Should work just fine....let us know how it turns out.


----------



## Ready.Fire.Aim (Sep 22, 2009)

an easy way to keep the grass from growing up and through your raised bed soil is to put down several layers of wetted newspaper. Take whole sections ( 10 to 12 pages) and soak them in a 5 gallon bucket or trash can then lay them down on the grass before filling the bed. The paper will eventually rot but by then the grass will be dead. Overlap the paper seams so the grass doesn't grow inbetween the sections of paper. Nut grass will still push through.

Have fun
Louis


----------



## livetofish (May 22, 2004)

what kind of wood are you using?


----------



## rodwade (Feb 13, 2007)

It's treated pine that will be lined so that it doesn't interact with the soil. I wanted to do cedar, but couldn't invest in that kind of money if I couldn't keep this garden going. So I'll experiment with a cheapo this year and line it, then next year if all works out well go with another cedar and replace this one so I'll have two.


----------



## livetofish (May 22, 2004)

where do you buy your pine? Box store treated pine is a little expensive. Also what kind of lining are you using? I was going to put in just black pond liner.


----------



## CoastalOutfitters (Aug 20, 2004)

i made one with 4 railroad ties, works great 

filled with soil and much to the top


----------



## rodwade (Feb 13, 2007)

livetofish said:


> where do you buy your pine? Box store treated pine is a little expensive. Also what kind of lining are you using? I was going to put in just black pond liner.

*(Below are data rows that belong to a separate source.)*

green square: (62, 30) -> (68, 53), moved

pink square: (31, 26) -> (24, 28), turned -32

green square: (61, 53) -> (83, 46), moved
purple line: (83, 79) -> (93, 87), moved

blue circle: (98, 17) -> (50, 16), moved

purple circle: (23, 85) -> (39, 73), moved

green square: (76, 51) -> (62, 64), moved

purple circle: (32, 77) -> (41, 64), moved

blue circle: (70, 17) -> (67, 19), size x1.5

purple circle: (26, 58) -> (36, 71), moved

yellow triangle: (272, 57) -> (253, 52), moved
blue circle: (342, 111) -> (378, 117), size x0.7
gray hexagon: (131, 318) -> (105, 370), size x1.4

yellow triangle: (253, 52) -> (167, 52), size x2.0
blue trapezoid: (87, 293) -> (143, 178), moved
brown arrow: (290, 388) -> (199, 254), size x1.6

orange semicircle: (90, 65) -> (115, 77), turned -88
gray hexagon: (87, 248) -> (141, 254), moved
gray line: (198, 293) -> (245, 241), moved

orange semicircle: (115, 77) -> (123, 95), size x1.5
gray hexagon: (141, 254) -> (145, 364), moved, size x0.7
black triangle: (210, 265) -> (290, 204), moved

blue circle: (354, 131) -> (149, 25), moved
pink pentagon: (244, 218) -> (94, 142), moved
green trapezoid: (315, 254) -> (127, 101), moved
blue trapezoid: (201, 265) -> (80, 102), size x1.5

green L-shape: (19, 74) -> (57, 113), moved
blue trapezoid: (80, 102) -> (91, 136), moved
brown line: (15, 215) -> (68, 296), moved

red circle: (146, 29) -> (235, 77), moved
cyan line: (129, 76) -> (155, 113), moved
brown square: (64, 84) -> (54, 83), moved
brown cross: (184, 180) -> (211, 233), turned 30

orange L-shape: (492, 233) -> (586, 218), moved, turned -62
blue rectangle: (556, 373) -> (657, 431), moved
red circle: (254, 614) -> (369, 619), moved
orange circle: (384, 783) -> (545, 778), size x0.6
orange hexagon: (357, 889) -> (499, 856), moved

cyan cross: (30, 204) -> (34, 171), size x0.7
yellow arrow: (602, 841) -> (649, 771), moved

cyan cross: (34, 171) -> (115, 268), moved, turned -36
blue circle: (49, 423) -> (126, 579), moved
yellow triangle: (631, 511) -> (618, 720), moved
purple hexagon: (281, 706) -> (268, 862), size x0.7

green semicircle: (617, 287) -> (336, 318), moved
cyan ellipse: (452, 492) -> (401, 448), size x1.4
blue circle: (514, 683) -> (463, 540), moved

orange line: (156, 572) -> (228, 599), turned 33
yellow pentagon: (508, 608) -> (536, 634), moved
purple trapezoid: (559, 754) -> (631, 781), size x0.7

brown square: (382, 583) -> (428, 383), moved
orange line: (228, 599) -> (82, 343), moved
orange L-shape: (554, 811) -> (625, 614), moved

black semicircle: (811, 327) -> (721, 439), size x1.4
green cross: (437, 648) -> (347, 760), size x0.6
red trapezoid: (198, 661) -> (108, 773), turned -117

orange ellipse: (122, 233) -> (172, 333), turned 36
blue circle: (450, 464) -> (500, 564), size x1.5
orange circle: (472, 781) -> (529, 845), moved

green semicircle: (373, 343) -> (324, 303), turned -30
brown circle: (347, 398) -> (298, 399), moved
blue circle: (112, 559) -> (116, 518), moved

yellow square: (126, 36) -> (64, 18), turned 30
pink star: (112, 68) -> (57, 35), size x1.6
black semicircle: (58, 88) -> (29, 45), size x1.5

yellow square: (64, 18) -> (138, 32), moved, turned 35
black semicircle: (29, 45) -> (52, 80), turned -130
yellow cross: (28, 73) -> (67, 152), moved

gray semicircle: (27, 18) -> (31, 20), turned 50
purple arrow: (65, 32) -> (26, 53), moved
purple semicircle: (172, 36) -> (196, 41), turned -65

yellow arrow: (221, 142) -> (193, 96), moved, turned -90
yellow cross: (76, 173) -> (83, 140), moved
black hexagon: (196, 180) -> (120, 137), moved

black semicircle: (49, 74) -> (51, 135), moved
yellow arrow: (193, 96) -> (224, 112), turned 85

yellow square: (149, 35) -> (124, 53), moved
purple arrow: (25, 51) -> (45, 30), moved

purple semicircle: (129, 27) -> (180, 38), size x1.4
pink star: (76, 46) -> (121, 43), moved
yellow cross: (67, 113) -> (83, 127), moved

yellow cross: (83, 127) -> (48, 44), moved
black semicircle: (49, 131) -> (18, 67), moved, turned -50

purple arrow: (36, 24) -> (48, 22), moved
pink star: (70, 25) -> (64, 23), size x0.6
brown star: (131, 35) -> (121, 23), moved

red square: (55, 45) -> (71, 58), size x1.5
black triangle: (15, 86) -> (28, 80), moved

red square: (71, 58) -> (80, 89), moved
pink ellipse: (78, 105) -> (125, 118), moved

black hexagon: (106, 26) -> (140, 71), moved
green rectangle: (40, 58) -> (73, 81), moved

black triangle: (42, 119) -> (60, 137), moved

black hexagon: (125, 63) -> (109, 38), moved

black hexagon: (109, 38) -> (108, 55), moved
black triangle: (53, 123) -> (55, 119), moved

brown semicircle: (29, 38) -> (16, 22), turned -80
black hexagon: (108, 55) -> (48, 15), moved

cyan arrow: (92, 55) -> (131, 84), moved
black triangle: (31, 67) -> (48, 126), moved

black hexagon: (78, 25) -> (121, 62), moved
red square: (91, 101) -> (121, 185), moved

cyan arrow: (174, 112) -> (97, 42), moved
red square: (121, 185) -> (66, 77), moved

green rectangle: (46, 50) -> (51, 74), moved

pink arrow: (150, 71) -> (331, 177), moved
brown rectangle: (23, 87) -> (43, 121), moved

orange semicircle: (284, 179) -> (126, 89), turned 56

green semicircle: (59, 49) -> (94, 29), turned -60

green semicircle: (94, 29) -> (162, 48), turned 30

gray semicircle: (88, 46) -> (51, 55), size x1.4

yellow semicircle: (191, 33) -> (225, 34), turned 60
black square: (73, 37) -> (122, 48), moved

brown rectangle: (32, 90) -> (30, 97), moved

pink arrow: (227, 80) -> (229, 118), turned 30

 6 1x6 treated pine and one 8' treated 4x4 for the corners. Cut two of the pine 1x6 in half and screw it all together. I want to say the pine was $3 or so each and the 4x4 was about $5 Not too bad. Going to use black tarp material or something similar only needs to be 12" or so tall and only around edges. Laid down newspaper for weed barrier that will rot out and provide nutrients. Plus I read a recent article put out by A&M about leaching of chemicals into wood is well within EPA standards for food.

Rodney


----------



## rodwade (Feb 13, 2007)

got some dirt in it. 20 bags of topsoil, 4 bags of black kow and 5 bags of peat compost. roughly 1040lbs of dirt. I had to lift it once to get it on the cart, once to get it in the Jeep (which bottomed out the suspension) and once to haul to the back of the house. My legs love me this morning!


----------



## Brew (May 21, 2004)

1x pine side are going to bow out when full. I'd add another stake or 2 on the long sides. Also I'd dig out the grass and soil several inches to rid yourself of the grass and add a bit of depth for better root structure.

When you get ready to upgrade might want to consider using cinderblocks. Some rebar to stake them in place and fill the voids with soil and you can grow root crops like radish, carrot & turnips in the voids.


----------



## rodwade (Feb 13, 2007)

I already had to put some supports in the sides before I ever put dirt in it. I put the raised garden over an area I had dug up for some water sprinklers so the grass was pretty much tore up and dead. Over that I put some layers of newspaper and then added the dirt.


----------



## Nokillbill (Nov 27, 2006)

not being a funny guy, but that picture shows an awful lot of shade. make sure your going to get plenty of sun


----------



## rodwade (Feb 13, 2007)

no problem that was an early AM shot. After 10am the sun is in full effect on the garden until sundown. Gives plenty of time to drink up the water in the AM before the afternoon heat.


----------